The following activities may be conducted within the Area:

  • Scientific research programmes consistent with the management Plan for the Area, including the values for which the Area has been designated; which can not be carried out elsewhere and which will not jeopardize the ecosystem of the Area.
  • Essential management activities, including monitoring.

c) Installation, modification or removal of structures No structures are to be erected within the Area except as specified in a permit. Any scientific equipment should not be installed if it is not essential for scientific research or for management activities, and it must be authorized in a permit. All scientific equipment installation in the Area must be clearly identified by country, name of principal investigator, year of installation and expected date of completion of the study. Details are to be included in the visit report. All such equipment should be made of materials that pose minimum risk of contamination and must be removed at the completion of the study. Removal o specific equipment for which the permit has expired shall be a condition of the permit.

d) Location of field camps

Camping would not be allowed in the Area. The field parties can camp either east of "Lake Kalika" at "VK-Ground" or beyond the western limit of the Area.

e) Restriction on materials and organisms which can be brought into the Area

  • No living animals, plant material or microorganism shall be deliberately introduced into the Area and precautions shall be taken against accidental introductions.
  • No pesticides, herbicides, chemicals, radio-isotopes shall be brought into the Area, other than those permitted for scientific or management purposes. And these authorised agents shall be removed from the Area at the conclusion of the activity.
  • Fuel is not to be stored in the Area unless connected with authorised activity. Permanent depots are not to be built in the Area.
  • All material taken into the Area shall be for a stated period only and shall be removed at or before the conclusion of that stated period.

f) Taking or harmful interference with native flora and fauna Any interference with the native flora and fauna of the Area shall be in accordance with the requirements of the Protocol on Environmental Protection to the Antarctic Treaty, 1991, annex II, Article 3.

g) Collection or removal of anything not brought into the Area by the Permit holder Material may only be collected or removed from the Area as authorised and should be limited to the minimum necessary to meet scientific or management requirements.

h) Disposal of Waste

All waste, including human wastes, shall be removed from the Area.

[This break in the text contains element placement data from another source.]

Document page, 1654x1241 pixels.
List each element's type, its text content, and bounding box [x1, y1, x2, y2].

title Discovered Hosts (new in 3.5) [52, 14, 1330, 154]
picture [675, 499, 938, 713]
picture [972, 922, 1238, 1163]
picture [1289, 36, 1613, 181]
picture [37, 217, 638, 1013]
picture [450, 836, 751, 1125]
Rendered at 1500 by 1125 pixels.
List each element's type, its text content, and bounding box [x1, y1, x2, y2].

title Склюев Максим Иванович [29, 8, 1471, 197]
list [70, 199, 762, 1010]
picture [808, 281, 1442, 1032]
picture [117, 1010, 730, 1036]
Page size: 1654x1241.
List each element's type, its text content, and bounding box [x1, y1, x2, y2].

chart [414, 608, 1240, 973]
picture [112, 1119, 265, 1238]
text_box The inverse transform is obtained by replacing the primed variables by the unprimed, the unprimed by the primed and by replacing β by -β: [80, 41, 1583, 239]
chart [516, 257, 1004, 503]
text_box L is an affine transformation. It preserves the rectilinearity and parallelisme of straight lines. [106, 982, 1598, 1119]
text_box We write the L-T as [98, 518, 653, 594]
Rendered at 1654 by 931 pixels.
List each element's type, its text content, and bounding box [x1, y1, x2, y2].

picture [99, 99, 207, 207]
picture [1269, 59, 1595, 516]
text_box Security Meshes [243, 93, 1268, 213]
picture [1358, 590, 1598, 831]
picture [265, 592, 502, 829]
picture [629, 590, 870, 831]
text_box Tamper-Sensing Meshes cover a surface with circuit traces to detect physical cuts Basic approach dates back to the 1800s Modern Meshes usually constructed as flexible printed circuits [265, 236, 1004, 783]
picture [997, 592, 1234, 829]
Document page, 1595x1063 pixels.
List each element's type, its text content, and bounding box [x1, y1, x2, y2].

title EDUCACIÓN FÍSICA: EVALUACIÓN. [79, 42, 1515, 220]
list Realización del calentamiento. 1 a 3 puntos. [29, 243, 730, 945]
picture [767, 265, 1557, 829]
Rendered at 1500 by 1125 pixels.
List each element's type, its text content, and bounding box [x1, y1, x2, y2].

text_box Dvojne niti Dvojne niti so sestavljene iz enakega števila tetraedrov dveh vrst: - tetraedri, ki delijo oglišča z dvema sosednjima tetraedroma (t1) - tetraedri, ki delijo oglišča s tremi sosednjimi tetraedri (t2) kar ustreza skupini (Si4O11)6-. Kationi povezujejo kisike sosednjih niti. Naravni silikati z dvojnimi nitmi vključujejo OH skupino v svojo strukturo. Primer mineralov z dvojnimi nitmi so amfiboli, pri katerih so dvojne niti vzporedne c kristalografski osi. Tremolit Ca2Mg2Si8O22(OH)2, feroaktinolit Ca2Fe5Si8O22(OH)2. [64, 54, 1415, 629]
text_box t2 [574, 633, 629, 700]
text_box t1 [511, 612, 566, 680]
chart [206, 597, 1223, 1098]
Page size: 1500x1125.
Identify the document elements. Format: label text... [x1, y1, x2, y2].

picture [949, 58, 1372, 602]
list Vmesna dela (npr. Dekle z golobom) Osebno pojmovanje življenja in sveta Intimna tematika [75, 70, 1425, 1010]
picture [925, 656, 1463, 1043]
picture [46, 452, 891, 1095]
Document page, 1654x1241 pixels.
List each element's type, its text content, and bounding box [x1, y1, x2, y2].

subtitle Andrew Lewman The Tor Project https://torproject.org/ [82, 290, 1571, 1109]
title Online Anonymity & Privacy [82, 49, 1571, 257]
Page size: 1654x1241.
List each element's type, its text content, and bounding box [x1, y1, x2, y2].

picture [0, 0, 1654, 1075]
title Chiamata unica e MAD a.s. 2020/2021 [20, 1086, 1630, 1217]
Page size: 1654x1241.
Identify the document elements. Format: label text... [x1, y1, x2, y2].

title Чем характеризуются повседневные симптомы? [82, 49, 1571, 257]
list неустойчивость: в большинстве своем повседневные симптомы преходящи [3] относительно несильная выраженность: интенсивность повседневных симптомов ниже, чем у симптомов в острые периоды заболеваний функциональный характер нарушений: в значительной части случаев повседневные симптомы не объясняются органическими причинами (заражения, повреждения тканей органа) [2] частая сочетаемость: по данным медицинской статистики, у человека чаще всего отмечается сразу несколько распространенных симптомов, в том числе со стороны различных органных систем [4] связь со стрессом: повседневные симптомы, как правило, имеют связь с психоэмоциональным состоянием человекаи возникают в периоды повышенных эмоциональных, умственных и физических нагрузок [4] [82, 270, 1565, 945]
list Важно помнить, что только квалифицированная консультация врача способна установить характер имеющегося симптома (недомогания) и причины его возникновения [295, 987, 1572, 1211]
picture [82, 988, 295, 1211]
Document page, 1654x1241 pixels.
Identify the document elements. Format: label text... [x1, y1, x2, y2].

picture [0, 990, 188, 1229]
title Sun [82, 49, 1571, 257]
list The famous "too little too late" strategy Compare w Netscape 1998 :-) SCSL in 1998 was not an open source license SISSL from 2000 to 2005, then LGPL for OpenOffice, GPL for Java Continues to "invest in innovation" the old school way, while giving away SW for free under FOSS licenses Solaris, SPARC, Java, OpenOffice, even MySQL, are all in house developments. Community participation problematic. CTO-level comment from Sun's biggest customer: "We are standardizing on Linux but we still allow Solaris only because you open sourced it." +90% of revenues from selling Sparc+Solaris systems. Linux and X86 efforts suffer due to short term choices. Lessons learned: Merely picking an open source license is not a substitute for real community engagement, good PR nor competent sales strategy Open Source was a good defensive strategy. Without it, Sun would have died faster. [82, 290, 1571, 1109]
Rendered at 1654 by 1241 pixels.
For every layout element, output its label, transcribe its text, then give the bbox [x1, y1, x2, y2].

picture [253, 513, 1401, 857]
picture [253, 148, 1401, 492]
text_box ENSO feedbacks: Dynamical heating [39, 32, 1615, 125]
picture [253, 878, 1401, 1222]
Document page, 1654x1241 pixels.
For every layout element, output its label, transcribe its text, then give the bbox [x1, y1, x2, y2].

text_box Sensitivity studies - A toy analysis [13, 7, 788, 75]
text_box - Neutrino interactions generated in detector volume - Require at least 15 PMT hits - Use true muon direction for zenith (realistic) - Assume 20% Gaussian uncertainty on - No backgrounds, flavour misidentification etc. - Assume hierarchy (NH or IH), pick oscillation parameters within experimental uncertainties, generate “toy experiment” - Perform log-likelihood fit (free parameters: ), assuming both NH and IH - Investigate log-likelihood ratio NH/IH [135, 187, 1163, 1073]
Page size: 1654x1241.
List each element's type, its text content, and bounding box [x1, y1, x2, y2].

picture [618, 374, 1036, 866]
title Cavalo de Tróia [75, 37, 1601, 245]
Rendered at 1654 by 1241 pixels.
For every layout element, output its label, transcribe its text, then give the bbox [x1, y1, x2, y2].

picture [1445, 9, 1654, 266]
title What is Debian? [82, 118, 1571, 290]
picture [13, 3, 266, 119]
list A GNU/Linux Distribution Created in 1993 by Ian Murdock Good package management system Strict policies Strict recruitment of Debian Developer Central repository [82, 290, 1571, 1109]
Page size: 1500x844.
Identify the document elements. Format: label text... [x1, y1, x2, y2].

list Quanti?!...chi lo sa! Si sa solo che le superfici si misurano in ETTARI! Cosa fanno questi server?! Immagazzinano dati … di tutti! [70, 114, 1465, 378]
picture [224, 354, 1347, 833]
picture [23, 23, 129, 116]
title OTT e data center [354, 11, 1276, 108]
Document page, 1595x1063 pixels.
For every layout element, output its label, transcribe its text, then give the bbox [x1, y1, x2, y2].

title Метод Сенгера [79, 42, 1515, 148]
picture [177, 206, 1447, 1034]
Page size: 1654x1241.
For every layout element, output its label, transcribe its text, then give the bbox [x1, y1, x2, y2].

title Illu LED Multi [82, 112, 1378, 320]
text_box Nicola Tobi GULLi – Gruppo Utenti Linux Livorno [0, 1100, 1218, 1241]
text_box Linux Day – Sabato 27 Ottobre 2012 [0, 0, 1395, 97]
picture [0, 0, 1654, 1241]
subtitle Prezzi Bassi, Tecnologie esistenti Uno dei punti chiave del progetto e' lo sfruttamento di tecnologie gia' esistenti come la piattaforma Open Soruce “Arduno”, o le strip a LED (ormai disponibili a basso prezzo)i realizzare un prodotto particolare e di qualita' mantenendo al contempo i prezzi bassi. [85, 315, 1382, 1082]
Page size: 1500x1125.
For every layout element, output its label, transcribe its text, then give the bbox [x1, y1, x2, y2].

i) Measures that are necessary to ensure tat the aims and objectives of the management plan can continue to be met

  • Permits may be granted to enter the Area to carry out biological monitoring and area inspection activities.
  • Specific sites of long-term monitoring shall be appropriately marked and GPS positions will be obtained for records with the Antarctic Data Directory System through the appropriate National Authority.

j) Requirements for Reports

The principal permit holder for the permit issued would submit to the appropriate National Authority a visit report describing the activities undertaken. Such reports would be submitted as soon as possible and include the types of information contained in SCAR visit report form or as required by national laws. The Authority will maintain a record of such activities and make this accessible to interested Parties.